▶ ESTRATTO DEL DOCUMENTO:
....................

A tale riguardo la Commissione osserva che “Il Ministero dell’ambiente avrebbe potuto peraltro rendersi maggiormente attivo, superando lo strumento della circolare – unico atto adottato durante l’emergenza epidemiologica – e proponendo soluzioni normative volte a contenere una serie di singoli atti amministrativi e provvedimentali di carattere locale”.

Sulla base delle indicazioni ISS/ISPRA/SNPA, i rifiuti urbani prodotti nelle abitazioni dei soggetti positivi in quarantena devono essere considerati indifferenziati e pertanto raccolti e conferiti insieme. Dovrebbero inoltre essere ritirati da un apposito “servizio dedicato” da parte di personale opportunamente addestrato. Gli stessi vanno avviati a incenerimento senza alcun trattamento preliminare. Nel caso non fosse possibile, devono essere conferiti agli impianti di trattamento meccanico biologico (TMB). Ma solo “se garantiscono l’igienizzazione del rifiuti nel corso del trattamento biologico (bioessiccazione o biostabilizzazione) e la protezione degli addetti dal rischio biologico” Se no: impianti di sterilizzazione o direttamente in discarica, senza alcun trattamento preliminare. Il che suona un po’ come dire: fate quello che potete.

Da notare che non vi è alcuna certezza scientifica sul tempo di sopravvivenza in un rifiuto del virus SARS-CoV-2.

Nel corso di specifica audizione (7 maggio), ISPRA ha chiarito che “la differenziazione relativa a rifiuti prodotti da positivi in quarantena è risultata non praticabile per la difficoltà delle aziende di organizzare una gestione separata”.

....................

▶ IL QUESITO: Nel testo sui rifiuti dei positivi in quarantena, a quale trattamento vanno mandati per primi i rifiuti urbani prodotti nelle loro case? L'elenco qui sotto viene da un'altra fonte.

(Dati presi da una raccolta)
....................

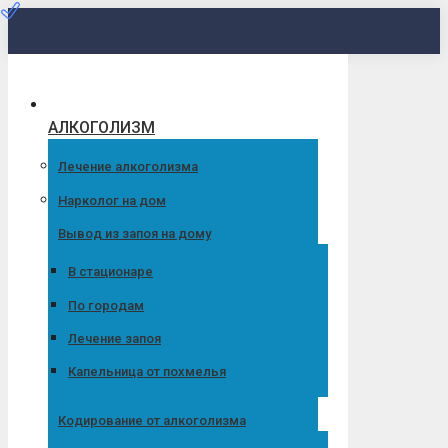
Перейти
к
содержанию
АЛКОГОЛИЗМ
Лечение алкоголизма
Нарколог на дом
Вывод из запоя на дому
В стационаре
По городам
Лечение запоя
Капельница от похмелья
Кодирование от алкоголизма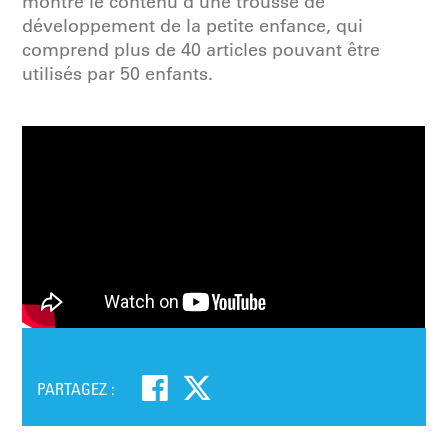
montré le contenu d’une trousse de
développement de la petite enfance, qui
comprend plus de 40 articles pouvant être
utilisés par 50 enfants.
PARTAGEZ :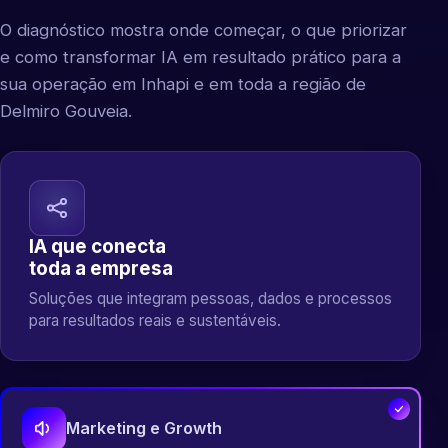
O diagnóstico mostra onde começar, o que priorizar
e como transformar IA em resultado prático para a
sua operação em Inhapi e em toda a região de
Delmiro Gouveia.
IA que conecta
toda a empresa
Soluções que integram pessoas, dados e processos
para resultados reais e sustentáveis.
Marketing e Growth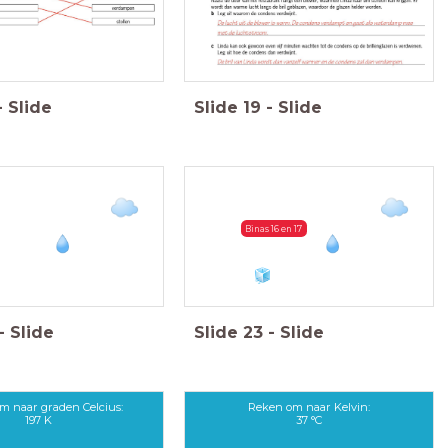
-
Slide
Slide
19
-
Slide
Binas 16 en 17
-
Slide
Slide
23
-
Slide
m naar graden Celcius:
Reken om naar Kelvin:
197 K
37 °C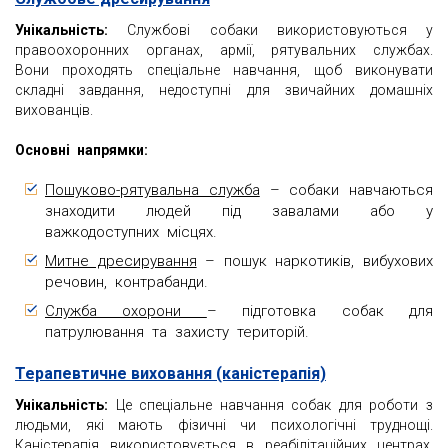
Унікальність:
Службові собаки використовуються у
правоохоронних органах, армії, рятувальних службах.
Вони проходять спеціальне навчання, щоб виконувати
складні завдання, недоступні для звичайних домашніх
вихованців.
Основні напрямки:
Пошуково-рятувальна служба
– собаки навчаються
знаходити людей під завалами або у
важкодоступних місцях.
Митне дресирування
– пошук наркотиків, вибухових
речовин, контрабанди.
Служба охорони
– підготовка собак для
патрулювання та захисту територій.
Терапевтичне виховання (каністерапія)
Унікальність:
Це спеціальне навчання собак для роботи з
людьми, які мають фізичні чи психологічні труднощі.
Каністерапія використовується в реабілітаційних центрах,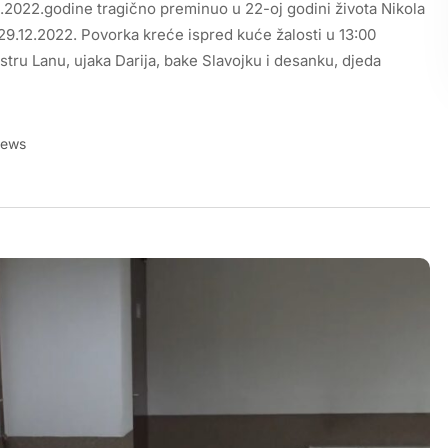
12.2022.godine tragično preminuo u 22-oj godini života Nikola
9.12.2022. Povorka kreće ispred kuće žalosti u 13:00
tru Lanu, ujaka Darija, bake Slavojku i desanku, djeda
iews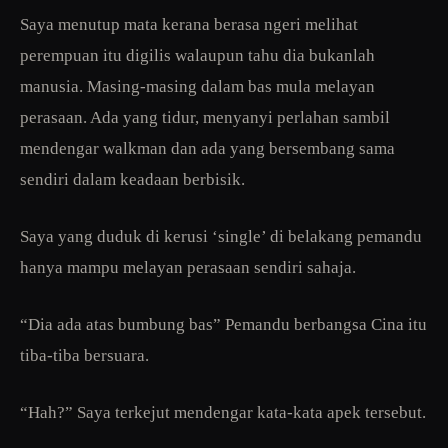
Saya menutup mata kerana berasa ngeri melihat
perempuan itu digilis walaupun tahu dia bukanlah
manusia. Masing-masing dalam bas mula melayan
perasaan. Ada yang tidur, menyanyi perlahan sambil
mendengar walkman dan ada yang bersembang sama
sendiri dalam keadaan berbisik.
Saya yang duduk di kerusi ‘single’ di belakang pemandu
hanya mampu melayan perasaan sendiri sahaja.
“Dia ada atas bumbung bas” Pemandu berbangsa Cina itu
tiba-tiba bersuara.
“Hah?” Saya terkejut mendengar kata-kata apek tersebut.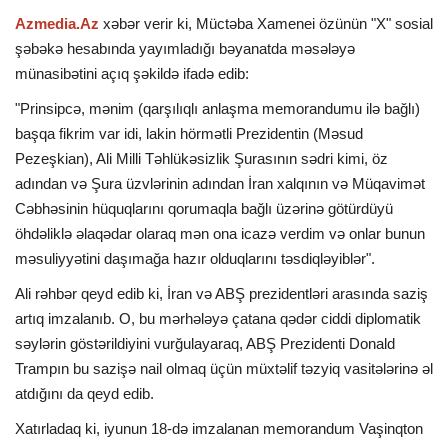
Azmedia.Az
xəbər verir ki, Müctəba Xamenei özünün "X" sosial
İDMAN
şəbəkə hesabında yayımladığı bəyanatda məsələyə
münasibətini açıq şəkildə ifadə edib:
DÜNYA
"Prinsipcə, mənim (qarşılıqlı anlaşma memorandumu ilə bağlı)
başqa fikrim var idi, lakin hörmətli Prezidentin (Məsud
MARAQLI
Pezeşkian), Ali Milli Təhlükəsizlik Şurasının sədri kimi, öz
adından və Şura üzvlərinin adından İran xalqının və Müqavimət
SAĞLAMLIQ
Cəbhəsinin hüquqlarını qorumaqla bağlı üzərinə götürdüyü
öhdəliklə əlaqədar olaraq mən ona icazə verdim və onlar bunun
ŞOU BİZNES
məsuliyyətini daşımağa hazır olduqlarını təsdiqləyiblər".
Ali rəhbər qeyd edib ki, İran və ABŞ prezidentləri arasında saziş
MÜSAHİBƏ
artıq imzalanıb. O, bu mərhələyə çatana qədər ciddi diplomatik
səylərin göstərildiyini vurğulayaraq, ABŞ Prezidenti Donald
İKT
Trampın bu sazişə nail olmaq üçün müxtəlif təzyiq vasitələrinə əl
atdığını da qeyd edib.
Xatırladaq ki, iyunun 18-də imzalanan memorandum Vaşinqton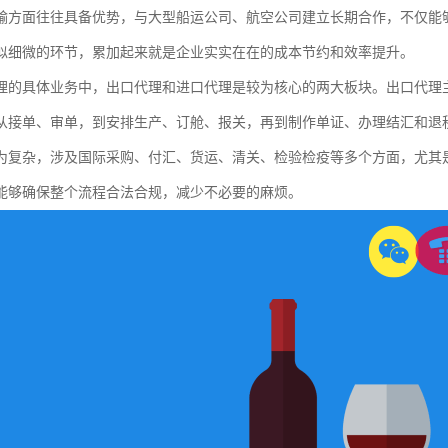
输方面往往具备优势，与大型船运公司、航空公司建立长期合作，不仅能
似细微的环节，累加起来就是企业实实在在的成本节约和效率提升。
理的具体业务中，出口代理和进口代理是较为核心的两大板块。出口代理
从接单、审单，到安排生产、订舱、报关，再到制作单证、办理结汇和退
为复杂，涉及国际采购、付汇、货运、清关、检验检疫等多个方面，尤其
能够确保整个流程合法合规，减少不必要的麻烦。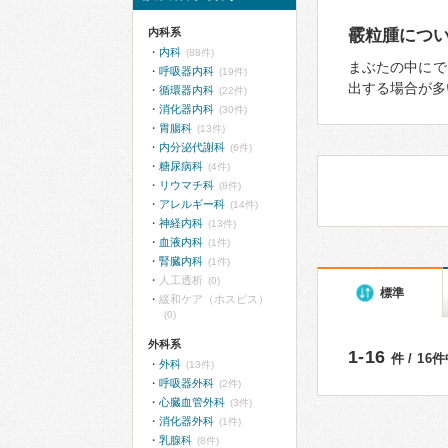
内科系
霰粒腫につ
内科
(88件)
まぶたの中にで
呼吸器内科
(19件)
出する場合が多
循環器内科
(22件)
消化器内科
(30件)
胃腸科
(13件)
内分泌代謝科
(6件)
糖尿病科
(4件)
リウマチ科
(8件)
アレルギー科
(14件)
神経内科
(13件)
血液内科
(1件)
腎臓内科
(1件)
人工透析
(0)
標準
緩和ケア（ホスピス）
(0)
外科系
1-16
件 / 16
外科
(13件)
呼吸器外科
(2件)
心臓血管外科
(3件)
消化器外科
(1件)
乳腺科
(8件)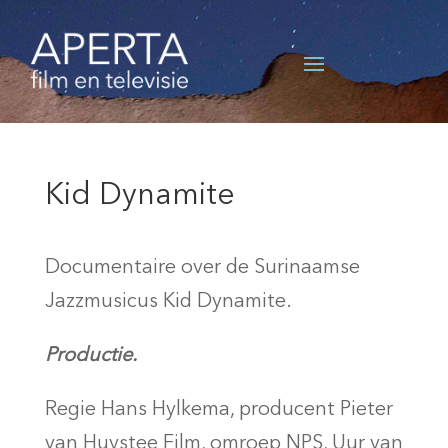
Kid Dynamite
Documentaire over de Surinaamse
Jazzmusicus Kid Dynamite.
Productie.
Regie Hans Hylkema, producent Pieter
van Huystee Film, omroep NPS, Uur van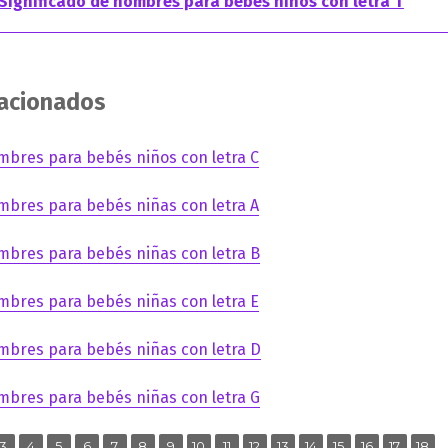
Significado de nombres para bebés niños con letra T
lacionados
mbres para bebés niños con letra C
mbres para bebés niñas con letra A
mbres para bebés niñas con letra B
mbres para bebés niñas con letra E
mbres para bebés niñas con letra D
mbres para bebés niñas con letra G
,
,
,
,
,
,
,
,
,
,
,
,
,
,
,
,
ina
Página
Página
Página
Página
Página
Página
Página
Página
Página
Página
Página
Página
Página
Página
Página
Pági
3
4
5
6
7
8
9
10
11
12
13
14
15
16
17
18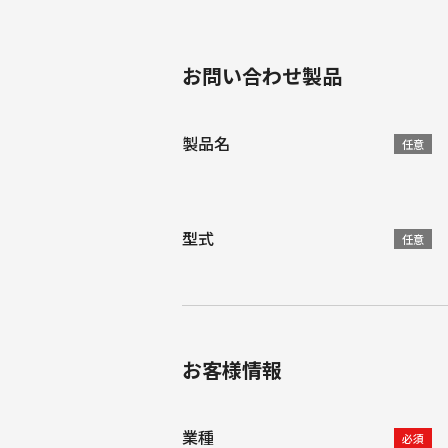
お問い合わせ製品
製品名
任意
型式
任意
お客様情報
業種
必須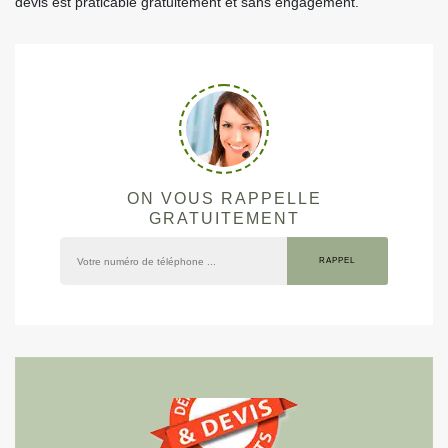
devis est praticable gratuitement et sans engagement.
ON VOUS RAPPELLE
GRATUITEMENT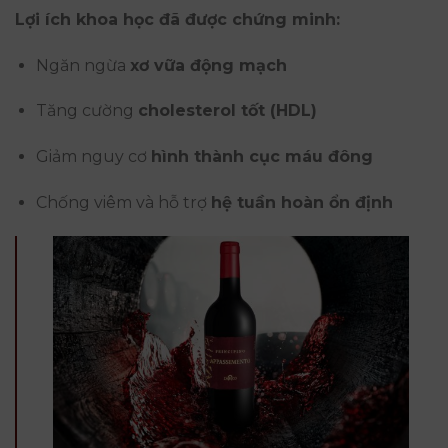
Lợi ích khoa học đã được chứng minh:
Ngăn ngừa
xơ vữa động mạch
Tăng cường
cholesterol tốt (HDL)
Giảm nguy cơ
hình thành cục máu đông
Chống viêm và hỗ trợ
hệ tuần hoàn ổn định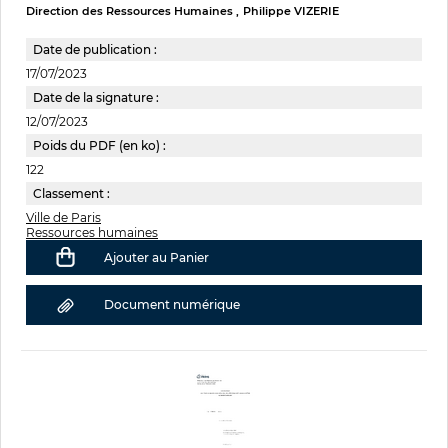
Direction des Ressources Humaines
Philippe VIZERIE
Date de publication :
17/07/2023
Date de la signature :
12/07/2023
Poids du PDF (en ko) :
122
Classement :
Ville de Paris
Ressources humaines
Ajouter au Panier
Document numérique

....................

▶ RISULTATO ESERCIZIO: Vanno mandati all'incenerimento, senza alcun trattamento preliminare.